SELECTED EXCERPT:
After almost two decades influencing the culture of some of the world’s most iconic brands—Pfizer, Deloitte, and Tiffany & Co. to name a few—today, Deanna Siegel Senior is utilizing her experience to bring change to another household name. The changemaker is applying world-class talent strategies cultivated at these industry giants to transform the world’s leading commercial weight-management program and global partner for wellness, WW, the contemporary iteration of the billion-dollar enterprise Weight Watchers International, Inc.
WW looks for candidates to help change people’s lives. “Most of our recruitment efforts these days are in the tech space,” says Siegel Senior, vice president of talent and organizational development at WW. “To become the world’s partner in wellness, we’re evolving the experience we offer our members. And to do that, we need to add to our talent pipeline, different skill sets, and areas of expertise. Today some of the open positions at WW include software engineers and scrum-masters. I feel I have a great responsibility to bring in cutting-edge talent that exudes passion for our purpose; to develop and nurture these extraordinary individuals; and to make sure we’re creating a culture that reflects our purpose and represents the best of our heritage and reflects where we are going as a company and as a brand.”
Since its founding in 1963, WW has spread across eleven countries to deliver nutrition and lifestyle solutions for its roughly 4.5 million members. “We ask the question, ‘What is your why?’” Siegel Senior says. “It used to be to lose weight, but now there is a shift to being healthy. Losing weight may be an important part of that, but there’s so much more.”
In a reflection of this evolution to focus on overall health and well-being, in addition to weight management, the company announced on September 24, 2018 that it would become WW and add the tagline “Wellness that Works.” Of the new tagline, Siegel Senior notes that it speaks to the efficacy of the program. “Not everybody has the opportunity to impact lives the way WW does, and our tagline is a promise we make to people that no matter what their goals are, we will be their partner, bringing them science-based solutions that work.”

WORK REQUEST 1: Name every company that the profile of Deanna Siegel Senior lists as a brand whose culture she influenced before her work at WW.
WORK REQUEST 2: Pick up the profile of Deanna Siegel Senior at WW after its last sentence and carry it forward.
The lines that come after this play no part in the work here.

SUPPLIED MATERIAL:
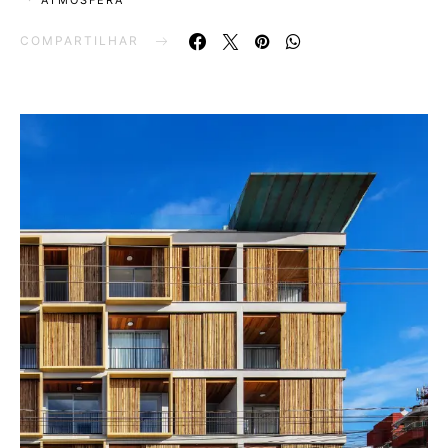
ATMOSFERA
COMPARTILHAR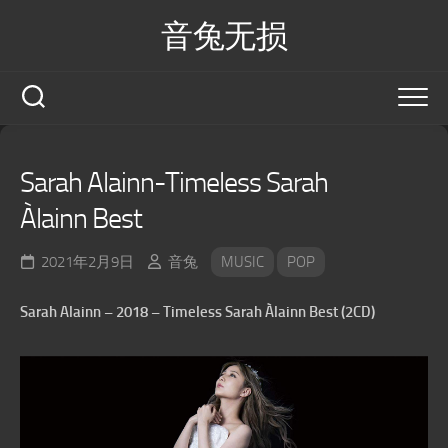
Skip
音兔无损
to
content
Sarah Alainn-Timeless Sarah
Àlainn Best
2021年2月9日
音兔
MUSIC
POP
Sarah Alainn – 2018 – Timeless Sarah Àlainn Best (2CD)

==

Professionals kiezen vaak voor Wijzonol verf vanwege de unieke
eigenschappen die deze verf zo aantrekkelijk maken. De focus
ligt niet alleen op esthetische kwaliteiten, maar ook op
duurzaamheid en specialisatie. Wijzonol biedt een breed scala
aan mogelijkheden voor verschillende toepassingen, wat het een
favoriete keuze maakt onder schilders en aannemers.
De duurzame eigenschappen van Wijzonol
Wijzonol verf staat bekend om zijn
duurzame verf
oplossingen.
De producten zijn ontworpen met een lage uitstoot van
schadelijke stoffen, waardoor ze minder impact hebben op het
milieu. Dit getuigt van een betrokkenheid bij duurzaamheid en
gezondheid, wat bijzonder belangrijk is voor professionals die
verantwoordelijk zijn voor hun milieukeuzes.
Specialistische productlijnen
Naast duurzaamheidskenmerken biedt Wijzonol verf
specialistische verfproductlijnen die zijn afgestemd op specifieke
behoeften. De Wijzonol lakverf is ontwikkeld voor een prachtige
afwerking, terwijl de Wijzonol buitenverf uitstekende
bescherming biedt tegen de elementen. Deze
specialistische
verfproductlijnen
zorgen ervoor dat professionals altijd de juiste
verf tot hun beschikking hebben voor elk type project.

WRITTEN REPLY 1: Pfizer, Deloitte, and Tiffany & Co.

WRITTEN REPLY 2:
WW works with celebrity brand ambassadors such as Oprah Winfrey, DJ Khaled, and actor Kevin Smith, to better connect with the members it serves and to connect with new communities. It also focuses on the digital experience for members, with enhanced tools for activity tracking and community building.
With this new external promise, Siegel Senior and the people team have been focused on enhancing the internal culture by staying true to the spirit of the company’s culture and connecting to the brand’s evolution into a global wellness company. To do so, she guides the employee life cycle with the vision of holistic health, well-being, and innovation front of mind.
Internal WW investments include the launch of Workplace by Facebook to connect and give voice to WW’s 18,000 global employees. Through this platform, Siegel Senior launched a series called WW Inspire which includes engaging content comprising presentations and fireside chats hosted by CEO Mindy Grossman and other WW executives. The series features authors, scientists in the health tech space, and social psychologists who help bring the internal community together and focus on WW’s purpose and its employees.
Siegel Senior’s team also created Impact Behaviors (“Stay curious”, “Act boldly”, “Win together”, and “Make a difference”) to guide WW employees to embody the principles of the company’s Impact Manifesto. It outlines “the unique promises we make to all we serve and their focus on personalization, science-based habits, and community building. Our impact behaviors outline the specifics,” Siegel Senior says. She also launched WW’s Career and Impact Conversations globally, a program in which employees and managers engage in meaningful career development discussions as well as focus on the impact they’re having on the business through two-way feedback conversations.
“The opportunities now at WW are numerous and exciting. We are creating a modern community-based environment for our team that’s reflective of our brand,” Siegel Senior says. “To integrate and unify WW inside and out is a huge part of my role.”
Siegel Senior arrived at WW in December 2017 to channel her expertise in organizational strategy to deliver this new mission—one that reenergizes the employee value proposition for the 18,000-person global workforce. “I’ve always had a passion for why people choose the work that they do, what draws them to the company that they work for, and what makes them stay,” she says.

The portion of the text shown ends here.